PROBLEM DETAILS
Write out the data that follows. Keep every character unchanged.

TASK INPUTS
________________________________________

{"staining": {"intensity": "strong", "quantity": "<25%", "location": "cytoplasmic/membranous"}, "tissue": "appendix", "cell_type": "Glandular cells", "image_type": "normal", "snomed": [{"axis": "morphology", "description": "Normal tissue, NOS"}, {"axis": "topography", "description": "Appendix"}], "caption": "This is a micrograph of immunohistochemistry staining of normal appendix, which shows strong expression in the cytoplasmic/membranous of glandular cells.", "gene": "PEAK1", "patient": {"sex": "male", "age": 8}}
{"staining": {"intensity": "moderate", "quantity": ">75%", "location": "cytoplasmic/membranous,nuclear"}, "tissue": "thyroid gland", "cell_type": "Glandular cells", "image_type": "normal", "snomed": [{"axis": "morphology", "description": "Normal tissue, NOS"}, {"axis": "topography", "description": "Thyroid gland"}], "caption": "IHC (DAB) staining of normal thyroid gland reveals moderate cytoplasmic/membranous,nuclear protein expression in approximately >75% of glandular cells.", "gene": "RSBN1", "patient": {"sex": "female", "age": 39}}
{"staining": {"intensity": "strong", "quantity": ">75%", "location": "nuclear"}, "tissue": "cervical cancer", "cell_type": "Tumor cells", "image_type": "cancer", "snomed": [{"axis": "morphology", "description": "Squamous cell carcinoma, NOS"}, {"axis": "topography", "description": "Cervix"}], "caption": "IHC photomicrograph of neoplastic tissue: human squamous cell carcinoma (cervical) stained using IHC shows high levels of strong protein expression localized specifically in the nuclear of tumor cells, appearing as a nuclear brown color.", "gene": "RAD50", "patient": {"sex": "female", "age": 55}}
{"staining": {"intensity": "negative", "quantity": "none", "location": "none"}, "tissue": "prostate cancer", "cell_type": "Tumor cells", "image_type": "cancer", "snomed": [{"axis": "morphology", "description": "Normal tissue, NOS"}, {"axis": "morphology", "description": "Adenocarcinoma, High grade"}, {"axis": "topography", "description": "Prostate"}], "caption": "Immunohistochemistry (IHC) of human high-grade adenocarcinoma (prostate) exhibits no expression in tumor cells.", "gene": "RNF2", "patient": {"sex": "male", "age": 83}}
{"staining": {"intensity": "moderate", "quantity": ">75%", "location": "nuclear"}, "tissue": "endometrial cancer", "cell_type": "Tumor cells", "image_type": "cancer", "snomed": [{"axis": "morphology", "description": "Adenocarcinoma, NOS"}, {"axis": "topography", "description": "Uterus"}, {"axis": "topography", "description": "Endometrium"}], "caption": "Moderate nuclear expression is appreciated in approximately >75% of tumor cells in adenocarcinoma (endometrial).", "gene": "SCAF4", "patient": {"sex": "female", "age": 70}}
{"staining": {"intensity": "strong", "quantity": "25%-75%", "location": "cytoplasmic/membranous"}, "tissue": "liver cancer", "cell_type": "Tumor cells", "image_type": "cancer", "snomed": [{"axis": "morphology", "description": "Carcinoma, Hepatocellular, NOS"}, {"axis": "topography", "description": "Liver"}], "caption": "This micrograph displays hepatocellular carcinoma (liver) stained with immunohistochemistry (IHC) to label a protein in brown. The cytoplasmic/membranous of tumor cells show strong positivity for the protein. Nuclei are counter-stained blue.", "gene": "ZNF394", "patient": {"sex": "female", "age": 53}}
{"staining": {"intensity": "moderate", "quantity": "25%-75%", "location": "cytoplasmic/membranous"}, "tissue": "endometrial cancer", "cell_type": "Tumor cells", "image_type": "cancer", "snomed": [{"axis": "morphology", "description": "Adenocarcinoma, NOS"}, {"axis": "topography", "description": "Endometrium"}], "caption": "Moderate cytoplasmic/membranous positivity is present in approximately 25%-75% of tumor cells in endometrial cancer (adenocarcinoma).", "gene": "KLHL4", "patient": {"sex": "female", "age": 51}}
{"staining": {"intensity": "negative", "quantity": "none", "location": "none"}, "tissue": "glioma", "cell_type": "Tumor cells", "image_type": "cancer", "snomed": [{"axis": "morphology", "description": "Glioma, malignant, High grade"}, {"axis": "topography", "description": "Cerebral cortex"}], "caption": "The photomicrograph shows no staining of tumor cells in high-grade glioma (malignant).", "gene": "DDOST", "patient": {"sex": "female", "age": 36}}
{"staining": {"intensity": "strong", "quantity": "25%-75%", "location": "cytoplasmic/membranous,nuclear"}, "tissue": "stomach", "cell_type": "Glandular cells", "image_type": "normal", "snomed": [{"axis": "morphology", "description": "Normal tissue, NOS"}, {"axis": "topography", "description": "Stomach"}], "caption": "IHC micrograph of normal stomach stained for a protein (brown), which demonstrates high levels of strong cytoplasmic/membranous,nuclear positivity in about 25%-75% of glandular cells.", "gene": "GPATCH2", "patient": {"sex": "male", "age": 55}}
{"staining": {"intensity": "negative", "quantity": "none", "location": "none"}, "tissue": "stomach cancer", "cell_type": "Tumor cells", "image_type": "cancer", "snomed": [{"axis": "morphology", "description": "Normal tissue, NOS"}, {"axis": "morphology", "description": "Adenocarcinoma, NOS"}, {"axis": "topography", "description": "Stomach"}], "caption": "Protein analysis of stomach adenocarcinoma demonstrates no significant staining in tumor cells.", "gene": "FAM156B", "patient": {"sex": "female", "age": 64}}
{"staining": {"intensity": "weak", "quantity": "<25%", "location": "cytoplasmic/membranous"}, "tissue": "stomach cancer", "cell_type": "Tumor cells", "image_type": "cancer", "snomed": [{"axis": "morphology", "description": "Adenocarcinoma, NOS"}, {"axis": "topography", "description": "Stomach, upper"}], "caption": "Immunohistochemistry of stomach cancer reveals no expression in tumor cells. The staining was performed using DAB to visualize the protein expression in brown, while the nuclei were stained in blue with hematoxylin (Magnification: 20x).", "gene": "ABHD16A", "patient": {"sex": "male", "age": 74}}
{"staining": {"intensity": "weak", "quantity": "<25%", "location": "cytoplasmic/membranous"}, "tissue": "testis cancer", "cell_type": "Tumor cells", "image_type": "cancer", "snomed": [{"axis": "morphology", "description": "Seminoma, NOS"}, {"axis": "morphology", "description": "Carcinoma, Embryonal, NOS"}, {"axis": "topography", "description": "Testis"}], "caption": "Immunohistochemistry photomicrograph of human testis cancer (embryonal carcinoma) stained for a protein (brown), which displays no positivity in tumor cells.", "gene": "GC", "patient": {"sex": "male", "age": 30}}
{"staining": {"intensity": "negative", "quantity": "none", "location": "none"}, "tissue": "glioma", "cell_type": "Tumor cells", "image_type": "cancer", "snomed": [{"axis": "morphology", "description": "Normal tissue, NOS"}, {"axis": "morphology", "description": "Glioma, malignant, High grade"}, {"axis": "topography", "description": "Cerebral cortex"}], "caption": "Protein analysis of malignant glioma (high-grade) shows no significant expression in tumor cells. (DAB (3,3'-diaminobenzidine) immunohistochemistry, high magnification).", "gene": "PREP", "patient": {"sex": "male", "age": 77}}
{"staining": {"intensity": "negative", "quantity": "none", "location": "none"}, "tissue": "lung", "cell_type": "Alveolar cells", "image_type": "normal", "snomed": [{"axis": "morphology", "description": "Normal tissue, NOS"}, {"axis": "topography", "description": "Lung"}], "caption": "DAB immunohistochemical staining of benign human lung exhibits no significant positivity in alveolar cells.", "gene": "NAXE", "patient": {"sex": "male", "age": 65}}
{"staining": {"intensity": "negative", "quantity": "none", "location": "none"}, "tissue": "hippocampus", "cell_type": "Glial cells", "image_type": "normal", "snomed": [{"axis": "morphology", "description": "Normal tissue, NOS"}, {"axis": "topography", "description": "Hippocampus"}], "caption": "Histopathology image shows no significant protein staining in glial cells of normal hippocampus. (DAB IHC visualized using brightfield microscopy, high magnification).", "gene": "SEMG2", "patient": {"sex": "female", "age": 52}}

________________________________________

ANSWER FOR THIS EXERCISE
{"staining": {"intensity": "strong", "quantity": "<25%", "location": "cytoplasmic/membranous"}, "tissue": "appendix", "cell_type": "Glandular cells", "image_type": "normal", "snomed": [{"axis": "morphology", "description": "Normal tissue, NOS"}, {"axis": "topography", "description": "Appendix"}], "caption": "This is a micrograph of immunohistochemistry staining of normal appendix, which shows strong expression in the cytoplasmic/membranous of glandular cells.", "gene": "PEAK1", "patient": {"sex": "male", "age": 8}}
{"staining": {"intensity": "moderate", "quantity": ">75%", "location": "cytoplasmic/membranous,nuclear"}, "tissue": "thyroid gland", "cell_type": "Glandular cells", "image_type": "normal", "snomed": [{"axis": "morphology", "description": "Normal tissue, NOS"}, {"axis": "topography", "description": "Thyroid gland"}], "caption": "IHC (DAB) staining of normal thyroid gland reveals moderate cytoplasmic/membranous,nuclear protein expression in approximately >75% of glandular cells.", "gene": "RSBN1", "patient": {"sex": "female", "age": 39}}
{"staining": {"intensity": "strong", "quantity": ">75%", "location": "nuclear"}, "tissue": "cervical cancer", "cell_type": "Tumor cells", "image_type": "cancer", "snomed": [{"axis": "morphology", "description": "Squamous cell carcinoma, NOS"}, {"axis": "topography", "description": "Cervix"}], "caption": "IHC photomicrograph of neoplastic tissue: human squamous cell carcinoma (cervical) stained using IHC shows high levels of strong protein expression localized specifically in the nuclear of tumor cells, appearing as a nuclear brown color.", "gene": "RAD50", "patient": {"sex": "female", "age": 55}}
{"staining": {"intensity": "negative", "quantity": "none", "location": "none"}, "tissue": "prostate cancer", "cell_type": "Tumor cells", "image_type": "cancer", "snomed": [{"axis": "morphology", "description": "Normal tissue, NOS"}, {"axis": "morphology", "description": "Adenocarcinoma, High grade"}, {"axis": "topography", "description": "Prostate"}], "caption": "Immunohistochemistry (IHC) of human high-grade adenocarcinoma (prostate) exhibits no expression in tumor cells.", "gene": "RNF2", "patient": {"sex": "male", "age": 83}}
{"staining": {"intensity": "moderate", "quantity": ">75%", "location": "nuclear"}, "tissue": "endometrial cancer", "cell_type": "Tumor cells", "image_type": "cancer", "snomed": [{"axis": "morphology", "description": "Adenocarcinoma, NOS"}, {"axis": "topography", "description": "Uterus"}, {"axis": "topography", "description": "Endometrium"}], "caption": "Moderate nuclear expression is appreciated in approximately >75% of tumor cells in adenocarcinoma (endometrial).", "gene": "SCAF4", "patient": {"sex": "female", "age": 70}}
{"staining": {"intensity": "strong", "quantity": "25%-75%", "location": "cytoplasmic/membranous"}, "tissue": "liver cancer", "cell_type": "Tumor cells", "image_type": "cancer", "snomed": [{"axis": "morphology", "description": "Carcinoma, Hepatocellular, NOS"}, {"axis": "topography", "description": "Liver"}], "caption": "This micrograph displays hepatocellular carcinoma (liver) stained with immunohistochemistry (IHC) to label a protein in brown. The cytoplasmic/membranous of tumor cells show strong positivity for the protein. Nuclei are counter-stained blue.", "gene": "ZNF394", "patient": {"sex": "female", "age": 53}}
{"staining": {"intensity": "moderate", "quantity": "25%-75%", "location": "cytoplasmic/membranous"}, "tissue": "endometrial cancer", "cell_type": "Tumor cells", "image_type": "cancer", "snomed": [{"axis": "morphology", "description": "Adenocarcinoma, NOS"}, {"axis": "topography", "description": "Endometrium"}], "caption": "Moderate cytoplasmic/membranous positivity is present in approximately 25%-75% of tumor cells in endometrial cancer (adenocarcinoma).", "gene": "KLHL4", "patient": {"sex": "female", "age": 51}}
{"staining": {"intensity": "negative", "quantity": "none", "location": "none"}, "tissue": "glioma", "cell_type": "Tumor cells", "image_type": "cancer", "snomed": [{"axis": "morphology", "description": "Glioma, malignant, High grade"}, {"axis": "topography", "description": "Cerebral cortex"}], "caption": "The photomicrograph shows no staining of tumor cells in high-grade glioma (malignant).", "gene": "DDOST", "patient": {"sex": "female", "age": 36}}
{"staining": {"intensity": "strong", "quantity": "25%-75%", "location": "cytoplasmic/membranous,nuclear"}, "tissue": "stomach", "cell_type": "Glandular cells", "image_type": "normal", "snomed": [{"axis": "morphology", "description": "Normal tissue, NOS"}, {"axis": "topography", "description": "Stomach"}], "caption": "IHC micrograph of normal stomach stained for a protein (brown), which demonstrates high levels of strong cytoplasmic/membranous,nuclear positivity in about 25%-75% of glandular cells.", "gene": "GPATCH2", "patient": {"sex": "male", "age": 55}}
{"staining": {"intensity": "negative", "quantity": "none", "location": "none"}, "tissue": "stomach cancer", "cell_type": "Tumor cells", "image_type": "cancer", "snomed": [{"axis": "morphology", "description": "Normal tissue, NOS"}, {"axis": "morphology", "description": "Adenocarcinoma, NOS"}, {"axis": "topography", "description": "Stomach"}], "caption": "Protein analysis of stomach adenocarcinoma demonstrates no significant staining in tumor cells.", "gene": "FAM156B", "patient": {"sex": "female", "age": 64}}
{"staining": {"intensity": "weak", "quantity": "<25%", "location": "cytoplasmic/membranous"}, "tissue": "stomach cancer", "cell_type": "Tumor cells", "image_type": "cancer", "snomed": [{"axis": "morphology", "description": "Adenocarcinoma, NOS"}, {"axis": "topography", "description": "Stomach, upper"}], "caption": "Immunohistochemistry of stomach cancer reveals no expression in tumor cells. The staining was performed using DAB to visualize the protein expression in brown, while the nuclei were stained in blue with hematoxylin (Magnification: 20x).", "gene": "ABHD16A", "patient": {"sex": "male", "age": 74}}
{"staining": {"intensity": "weak", "quantity": "<25%", "location": "cytoplasmic/membranous"}, "tissue": "testis cancer", "cell_type": "Tumor cells", "image_type": "cancer", "snomed": [{"axis": "morphology", "description": "Seminoma, NOS"}, {"axis": "morphology", "description": "Carcinoma, Embryonal, NOS"}, {"axis": "topography", "description": "Testis"}], "caption": "Immunohistochemistry photomicrograph of human testis cancer (embryonal carcinoma) stained for a protein (brown), which displays no positivity in tumor cells.", "gene": "GC", "patient": {"sex": "male", "age": 30}}
{"staining": {"intensity": "negative", "quantity": "none", "location": "none"}, "tissue": "glioma", "cell_type": "Tumor cells", "image_type": "cancer", "snomed": [{"axis": "morphology", "description": "Normal tissue, NOS"}, {"axis": "morphology", "description": "Glioma, malignant, High grade"}, {"axis": "topography", "description": "Cerebral cortex"}], "caption": "Protein analysis of malignant glioma (high-grade) shows no significant expression in tumor cells. (DAB (3,3'-diaminobenzidine) immunohistochemistry, high magnification).", "gene": "PREP", "patient": {"sex": "male", "age": 77}}
{"staining": {"intensity": "negative", "quantity": "none", "location": "none"}, "tissue": "lung", "cell_type": "Alveolar cells", "image_type": "normal", "snomed": [{"axis": "morphology", "description": "Normal tissue, NOS"}, {"axis": "topography", "description": "Lung"}], "caption": "DAB immunohistochemical staining of benign human lung exhibits no significant positivity in alveolar cells.", "gene": "NAXE", "patient": {"sex": "male", "age": 65}}
{"staining": {"intensity": "negative", "quantity": "none", "location": "none"}, "tissue": "hippocampus", "cell_type": "Glial cells", "image_type": "normal", "snomed": [{"axis": "morphology", "description": "Normal tissue, NOS"}, {"axis": "topography", "description": "Hippocampus"}], "caption": "Histopathology image shows no significant protein staining in glial cells of normal hippocampus. (DAB IHC visualized using brightfield microscopy, high magnification).", "gene": "SEMG2", "patient": {"sex": "female", "age": 52}}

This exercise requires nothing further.